The Rich, The Wealthy, & “The Others”

| October 19, 2008 | 0 Comments

In case you are not one, and didn’t know any, the world’s richest got even richer last year. Even as world financial markets broke down last year, personal wealth around the world grew 5 percent to $109.5 trillion. It was the sixth consecutive year of wealth expansion around the planet.

The fastest growth rate was not on America’s shores but among households in developing regions, such as China and the Gulf States. In these regions, the world-wide axiom applies: the families who were already rich got richer. Wealth is growing among households in Asia and the Pacific Rim – rising 14 percent. Wealth growth was fueled by manufacturing in Asia and commodities in Latin America and the Middle East.

The world’s wealth is increasingly concentrated among those that have the most. The top 1 percent of the world’s households owned 35 percent of its wealth last year. Meanwhile, the top 0.001 percent, ultra-rich households holding at least $5 million in assets, commanded $21 trillion – a fifth of the world’s wealth. Forbes lists 1,125 individuals and families as billionaires. Americans account for 42 percent of the world’s billionaires and 37 percent of their total wealth. Russia is number two with 87 billionaires. Germany is third with 59 billionaires. Africa has two of the world’s richest, South Africa’s Patrice Motsepe and Nigeria’s Aliko Dangote. Mohamed “Mo” Ibrahim is a Sudanese-born communications billionaire based in Briton. The planet continues to mint new millionaires rapidly. The biggest jumps in 2007 of second-tier rich came from emerging countries in Asia and Latin America. Overall, the number of millionaire households in the world grew to 10.7 million last year.

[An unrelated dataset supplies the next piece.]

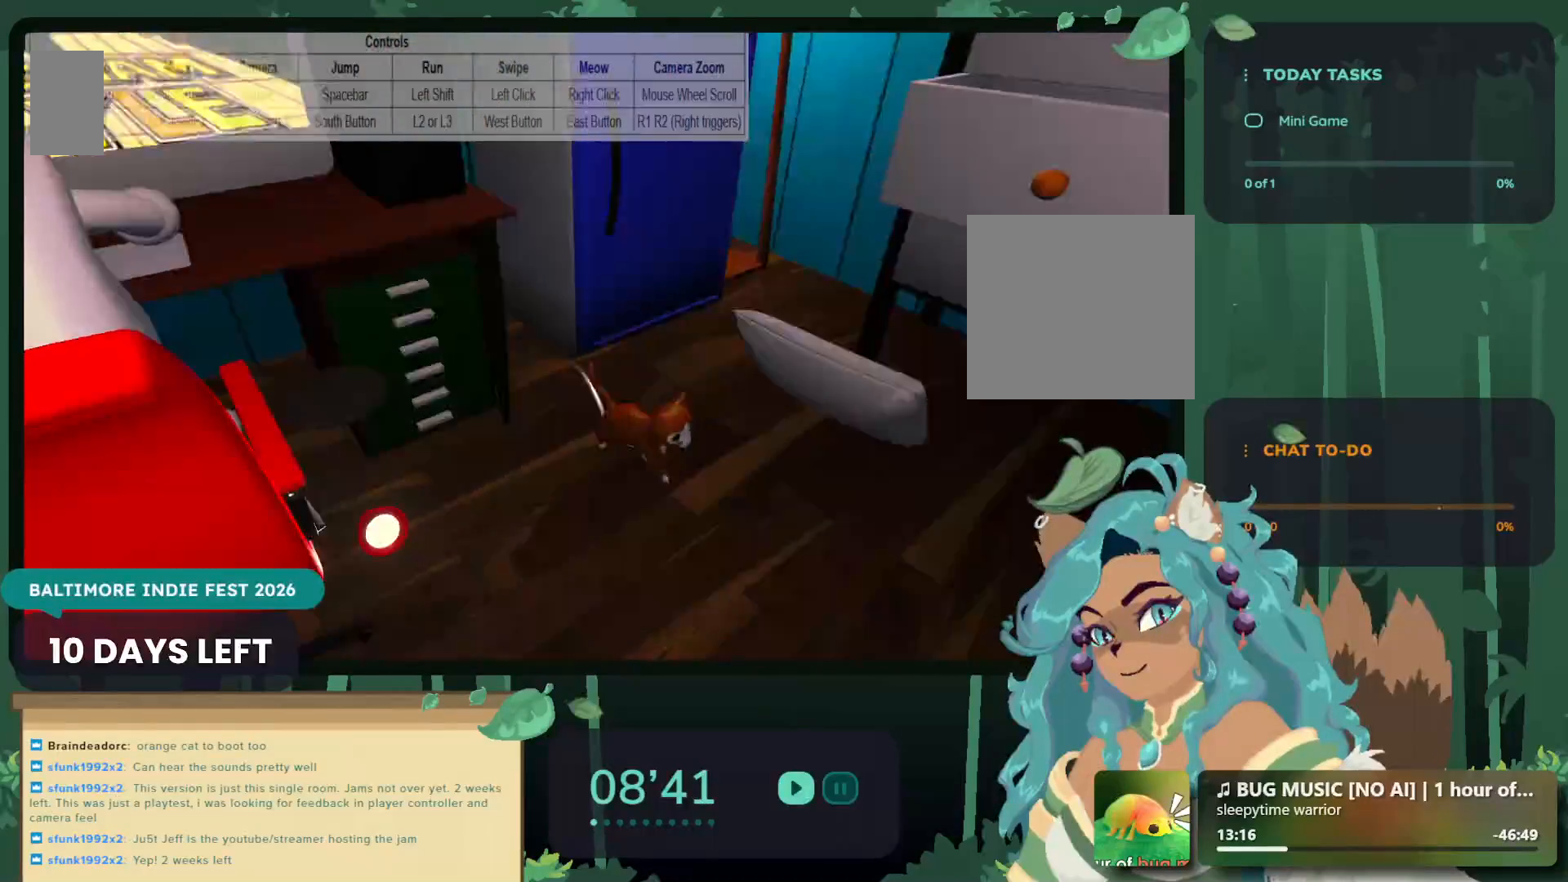
{"dt_ms": 500, "buttons": [], "left_stick": "up-right", "right_stick": "center", "events": [[50, "left_stick", "up-right"], [217, "left_stick", "up-left"], [467, "left_stick", "up-right"]]}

Hampered by the mortgage crisis and credit crunch North Americans’ personal wealth growth slowed to 3.8 percent last year. The number of U.S. millionaire households is now roughly seven percent of all households – 9.3 million. The number of millionaire black households in America is 110,000. Most black millionaire households get their wealth from family businesses – funeral homes, medical practices, real estate and construction, retail and service sector businesses. America’s two black billionaires, Oprah Winfrey and Bob Johnson amassed their fortunes in communications and entertainment, and real estate.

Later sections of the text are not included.